Según precisa el historiador argentino Ignacio A. López (1985) en su artículo “Los conservadores contraatacan. Repensando la política presidencial y las redes político-partidarias en tiempos de Ramón S. Castillo”, durante el primer semestre de 1942 se había modificó el panorama de la política nacional. Los fallecimientos de Alvear y Ortiz parecían haber despejado y simplificado el terreno para la contienda político-electoral que se avecinaba hacia el año próximo. “Durante el segundo semestre de 1942, el juego de poder en Argentina parecía gravitar en dos constelaciones de partidos y redes, con dos figuras centrales: por un lado, la candidatura virtual del general Agustín Justo, que recibía adhesiones de todos los núcleos antipersonalistas de las provincias (Santa Fe, Santiago del Estero, La Rioja, San Juan y Buenos Aires); de un grupo importante de dirigentes demócratas, entre los que estaban el núcleo bonaerense, cordobés y del Litoral; y de algunas dentro del universo radical del comité nacional -específicamente de la ciudad y provincia de Buenos Aires-. Agustín Justo comenzó a ser visto como el único posible candidato extrapartidario potable para esta pléyade compleja de apoyos, clave para agrupar fuerzas democráticas de cara a las definiciones de política exterior cada vez más acuciantes que se debían tomar en referencia al conflicto mundial. Por el otro, el presidente Ramón Castillo y el núcleo duro demócrata, avanzaba a paso firme y definía nombres para la sucesión. El Presidente contaba no solo con toda la fuerza que le otorgaba naturalmente las prerrogativas del poder presidencial sino, además, con el apoyo de los partidos demócratas del resto de las provincias y de la tan mentada ‘coalición del Norte’, un grupo de dirigentes demócratas de las provincias del Noroeste, clave por su número de electores en el Colegio para elegir presidente y vicepresidente”.

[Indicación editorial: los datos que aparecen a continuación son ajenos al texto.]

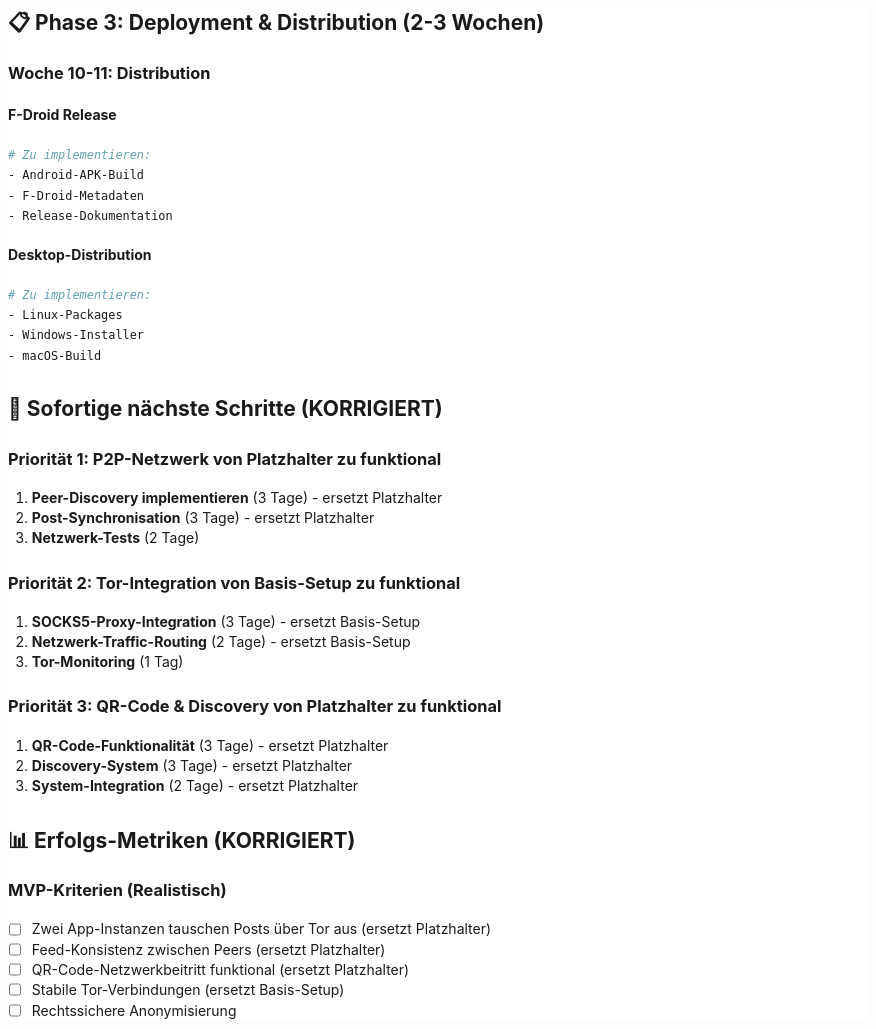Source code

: ## 📋 **Phase 3: Deployment & Distribution (2-3 Wochen)**

### **Woche 10-11: Distribution**

#### **F-Droid Release**
```bash
# Zu implementieren:
- Android-APK-Build
- F-Droid-Metadaten
- Release-Dokumentation
```

#### **Desktop-Distribution**
```bash
# Zu implementieren:
- Linux-Packages
- Windows-Installer
- macOS-Build
```

## 🎯 **Sofortige nächste Schritte (KORRIGIERT)**

### **Priorität 1: P2P-Netzwerk von Platzhalter zu funktional**
1. **Peer-Discovery implementieren** (3 Tage) - ersetzt Platzhalter
2. **Post-Synchronisation** (3 Tage) - ersetzt Platzhalter
3. **Netzwerk-Tests** (2 Tage)

### **Priorität 2: Tor-Integration von Basis-Setup zu funktional**
1. **SOCKS5-Proxy-Integration** (3 Tage) - ersetzt Basis-Setup
2. **Netzwerk-Traffic-Routing** (2 Tage) - ersetzt Basis-Setup
3. **Tor-Monitoring** (1 Tag)

### **Priorität 3: QR-Code & Discovery von Platzhalter zu funktional**
1. **QR-Code-Funktionalität** (3 Tage) - ersetzt Platzhalter
2. **Discovery-System** (3 Tage) - ersetzt Platzhalter
3. **System-Integration** (2 Tage) - ersetzt Platzhalter

## 📊 **Erfolgs-Metriken (KORRIGIERT)**

### **MVP-Kriterien (Realistisch)**
- [ ] Zwei App-Instanzen tauschen Posts über Tor aus (ersetzt Platzhalter)
- [ ] Feed-Konsistenz zwischen Peers (ersetzt Platzhalter)
- [ ] QR-Code-Netzwerkbeitritt funktional (ersetzt Platzhalter)
- [ ] Stabile Tor-Verbindungen (ersetzt Basis-Setup)
- [ ] Rechtssichere Anonymisierung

En ese segundo semestre Castillo intervenía las provincias de Tucumán y Corrientes, cuyos gobiernos conformados por autonomistas y radicales antipersonalistas eran aliados potenciales para Justo en el Colegio Electoral. En tanto esto sucedía, se incrementaban las presiones del gobierno estadounidense hacia la Argentina boicoteando todas las negociaciones que afianzaran la conexión anglo-argentina. Ante el fracaso de las presiones políticas tanto a nivel bilateral como multilateral, las autoridades del Departamento de Estado optaron por recurrir a las armas económicas, y sus expertos en el área latinoamericana recomendaron la adopción de rígidas restricciones económicas a la Argentina. Una de las primeras medidas que se adoptaron fue por iniciativa del Departamento del Tesoro, que consistió en el congelamiento de los depósitos en oro que tanto el Banco Nación como el Banco de la Provincia de Buenos Aires tenían en Washington.